Und heute? Heute sind wir Ü40. Nicht alles hat sich so eingestellt, wie wir es erhofften. Nicht alles fühlt sich richtig an. Im Gegenteil: So manches Mal fühlt sich das Dasein an wie eine Aneinanderreihung von Lebensbaustellen, die wir nach und nach in aller Hast abarbeiten.
Wenn wir überhaupt noch Zeit haben, über unseren Lebenstraum nachzudenken, spüren wir eventuell im Inneren eine Leere, eine Resignation oder eine tiefe Schwärze. Natürlich sind wir keine Loser, aber manchmal fühlt man sich eben so. Alle anderen haben ihr Leben scheinbar hinbekommen, so denken wir, und wir scheinen die einzigen zu sein, für die es irgendwie nicht rund läuft. Glauben wir.
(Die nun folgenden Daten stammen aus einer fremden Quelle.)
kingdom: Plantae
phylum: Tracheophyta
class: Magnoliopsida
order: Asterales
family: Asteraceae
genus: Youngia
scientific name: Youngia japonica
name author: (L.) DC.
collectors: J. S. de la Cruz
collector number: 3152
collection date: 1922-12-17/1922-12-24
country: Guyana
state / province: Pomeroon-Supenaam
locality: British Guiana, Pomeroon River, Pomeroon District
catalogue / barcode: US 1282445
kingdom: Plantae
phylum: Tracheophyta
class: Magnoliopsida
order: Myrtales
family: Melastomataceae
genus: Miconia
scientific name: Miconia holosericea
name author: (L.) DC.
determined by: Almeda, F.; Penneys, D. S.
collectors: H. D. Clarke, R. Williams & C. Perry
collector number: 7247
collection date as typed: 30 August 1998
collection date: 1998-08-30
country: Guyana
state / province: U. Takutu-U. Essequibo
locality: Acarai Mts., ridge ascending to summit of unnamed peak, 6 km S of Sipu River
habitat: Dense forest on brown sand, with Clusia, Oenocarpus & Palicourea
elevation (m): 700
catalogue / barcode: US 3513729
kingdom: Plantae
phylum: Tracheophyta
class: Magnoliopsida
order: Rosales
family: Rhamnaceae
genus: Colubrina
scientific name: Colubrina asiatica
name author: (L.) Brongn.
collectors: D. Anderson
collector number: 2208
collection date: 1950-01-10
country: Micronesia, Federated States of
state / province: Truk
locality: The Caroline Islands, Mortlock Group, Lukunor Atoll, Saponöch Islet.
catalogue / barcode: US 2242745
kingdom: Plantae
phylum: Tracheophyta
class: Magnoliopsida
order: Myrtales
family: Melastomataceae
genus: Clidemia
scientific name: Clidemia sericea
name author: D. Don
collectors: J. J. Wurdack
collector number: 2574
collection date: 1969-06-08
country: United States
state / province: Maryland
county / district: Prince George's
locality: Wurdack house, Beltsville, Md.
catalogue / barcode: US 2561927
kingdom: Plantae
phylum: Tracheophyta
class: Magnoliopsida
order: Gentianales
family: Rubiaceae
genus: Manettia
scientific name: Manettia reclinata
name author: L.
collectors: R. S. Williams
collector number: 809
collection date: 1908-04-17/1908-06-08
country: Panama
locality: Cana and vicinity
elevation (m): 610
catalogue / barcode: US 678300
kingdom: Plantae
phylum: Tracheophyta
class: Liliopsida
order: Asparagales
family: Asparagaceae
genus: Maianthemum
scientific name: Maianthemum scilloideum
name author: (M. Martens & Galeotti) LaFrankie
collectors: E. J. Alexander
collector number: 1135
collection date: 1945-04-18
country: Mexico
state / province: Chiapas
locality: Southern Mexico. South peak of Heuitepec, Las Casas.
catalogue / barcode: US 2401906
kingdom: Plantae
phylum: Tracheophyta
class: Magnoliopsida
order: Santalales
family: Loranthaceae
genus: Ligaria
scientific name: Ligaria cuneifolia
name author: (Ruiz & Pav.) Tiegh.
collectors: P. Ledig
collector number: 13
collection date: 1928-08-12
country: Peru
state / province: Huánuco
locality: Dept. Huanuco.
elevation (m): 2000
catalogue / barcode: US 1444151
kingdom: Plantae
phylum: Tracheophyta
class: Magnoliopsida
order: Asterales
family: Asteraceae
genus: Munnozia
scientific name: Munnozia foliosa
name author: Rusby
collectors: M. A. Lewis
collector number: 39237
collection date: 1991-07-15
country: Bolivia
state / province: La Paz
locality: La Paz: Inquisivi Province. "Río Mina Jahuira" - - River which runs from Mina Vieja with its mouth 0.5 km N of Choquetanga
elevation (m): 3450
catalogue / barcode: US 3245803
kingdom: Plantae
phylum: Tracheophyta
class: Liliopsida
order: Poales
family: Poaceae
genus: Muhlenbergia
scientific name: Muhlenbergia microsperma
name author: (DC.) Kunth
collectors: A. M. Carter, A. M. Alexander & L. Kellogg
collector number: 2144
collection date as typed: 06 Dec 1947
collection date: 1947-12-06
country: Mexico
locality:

Ü40: Zerplatzt ist der jugendliche Lebenstraum
Sollte sich unter den Lesern ein Rockstar oder eine Prinzessin verirrt haben, dann bleibt mir nur zu sagen: Herzlichen Glückwunsch, Sie haben es geschafft! (Wobei der berufliche Status ja nicht automatisch bedeutet, dass man glücklich ist.) Für alle anderen, die doch »nur« Sachbearbeiter/in, Einzelhandelskaufmann/-frau, Chemiker/in oder Psychologe/in etc. geworden sind und ein ganz normales, wenig glamouröses Leben leben, ist dieser Artikel gedacht. Manche von uns haben zwei Jobs und versuchen irgendwie über die Runden zu kommen. Andere leben in einer viel zu kleinen Wohnung, in der es Drunter und Drüber geht. Wieder andere müssen jeden Euro umdrehen, sind auf Zuschüsse vom Amt angewiesen und verspüren ein Gefühl von Stagnation. Wir sind im mittleren Erwachsenenalter angekommen. Was bleibt uns noch?
Das Leben als Wettrennen
Nach dem irren Wettrennen in der ersten Lebenshälfte, in welcher man sich um einen guten Schulabschluss, eine gute Ausbildung, einen guten Partyspaß, guten Sex, einen guten Mann (bzw. eine gute Frau), ein gutes Heim, gute Kinder, einen guten Workflow (trotz Überlastung) und eine gute Work-Life-Balance (erneut trotz Überlastung) bemühte, tritt mit circa 40 Jahren die erste Verschnaufpause ein. In der deutschen Durchschnittsfamilie ist das erste Kind dann etwa 10 Jahre alt. Das gegebenenfalls zweite bzw. 1,57 Kind (denn das ist die durchschnittliche Anzahl an Kindern pro Frau) ist zumeist 2-3 Jahre jünger. Und ja, wir sind immer noch mittendrin in der Erziehung und die Pubertät, in welcher der Nachwuchs so richtig aus dem Häuschen ist, wartet ja auch noch auf uns, aber aus dem Gröbsten sind wir als Eltern zumindest raus. Hoffen wir jedenfalls …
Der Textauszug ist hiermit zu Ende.